A frame from the October 20th, 1967 Patterson-Gimlin film claiming to depict BigfootA Texas scientist claims to have sequenced the DNA of Sasquatch, a creature whose very existence is mysterious to many and purely mythological to most.
"Our study has sequenced 20 whole mitochondrial genomes and utilized next generation sequencing to obtain 3 whole nuclear genomes from purported Sasquatch samples," Dr. Melba S. Ketchum of Nacogdoches, Texas, says in a news release.
"The genome sequencing shows that Sasquatch mtDNA is identical to modern Homo sapiens, but Sasquatch nuDNA is a novel, unknown hominin related to Homo sapiens and other primate species."

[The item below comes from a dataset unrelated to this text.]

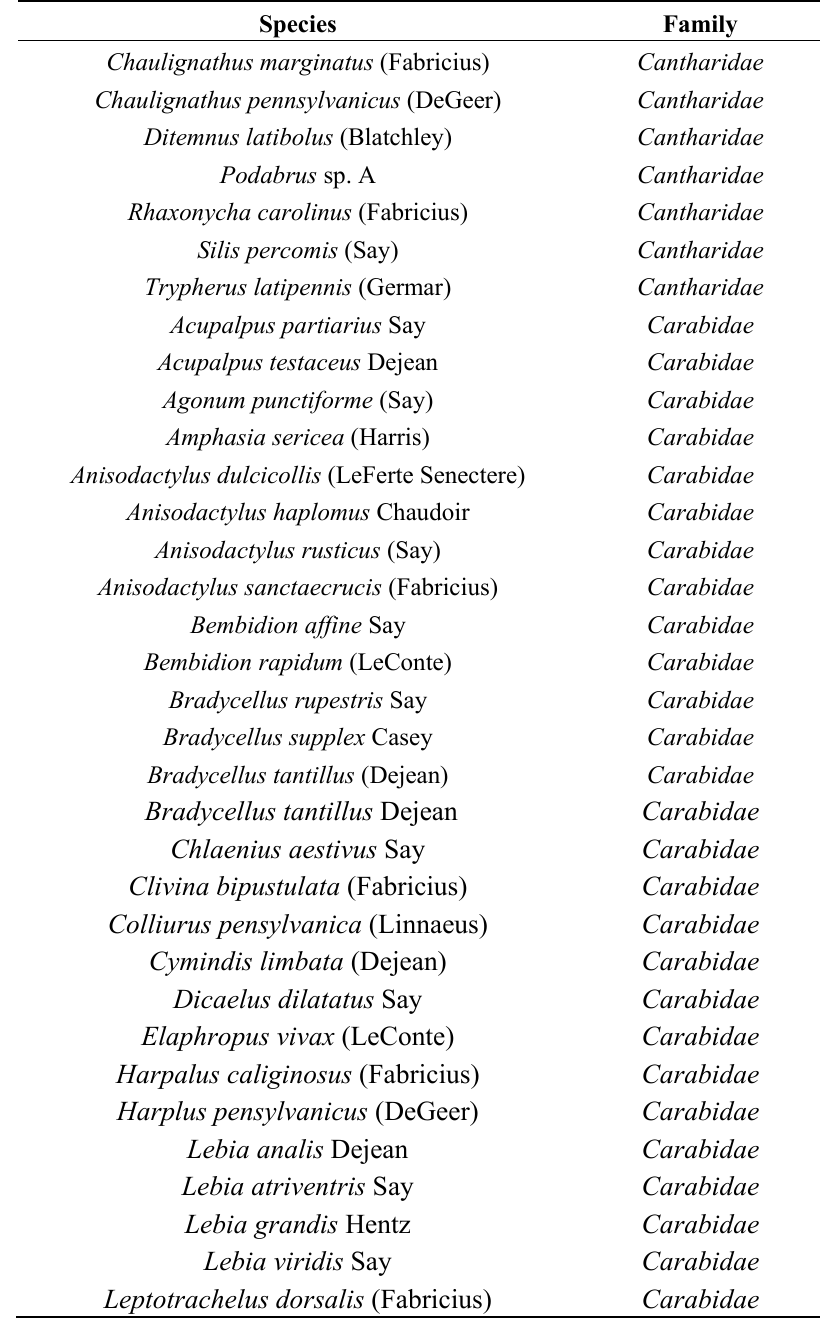
Table A4. A combined species list of all predatory beetles collected in 10 conservation grasslands during June and August of 2009 using both pitfall traps and combination flight-intercept/pan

Ketchum writes that her team's research indicates the "North American Sasquatch" is a hybrid of a female Homo sapien and a male of "unknown hominin species," whose DNA matched approximately 15,000 years ago.
Sasquatch, more commonly known as Bigfoot, has been a staple of American mythology for hundreds of years. The modern Sasquatch theories took on a newfound prominence in 1958 when the first official Bigfoot search party was launched in California.
Most members of the scientific community have discounted the Sasquatch theory. However, in a Sept. 27, 2002, interview with National Public Radio, Jane Goodall appeared open to the concept, saying, "Maybe they don't exist, but I want them to."
So, how do Ketchum's claims hold up under scrutiny?
The Houston Chronicle's Eric Berger does some unraveling of Ketchum and the claims she made in the news release.
For starters, Berger notes that while Ketchum has 27 years of genetic research experience during her career as a veterinarian, her company, DNA Diagnostics, has received an "F" rating from the Better Business Bureau.
But more important, Ketchum has not allowed scientific peer review of her findings.
"That is a massive red flag. Real research scientists almost never preannounce their research findings," Berger writes. "In effect she is using the mantle of science to confer credibility on her discovery, without actually deserving the credibility."
And finally, where exactly did Ketchum get her DNA sample? After all, if she was working from a reliable source, that alone might be the real story because no physical evidence of Bigfoot exists on record.
As it turns out, Ketchum says her DNA sample was obtained from a blueberry bagel left in the backyard of a Michigan home that, according to the owner, sees regular visits from Sasquatch creatures.
In other words, it seems likely that the legend of Bigfoot will remain more myth than reality for the foreseeable future.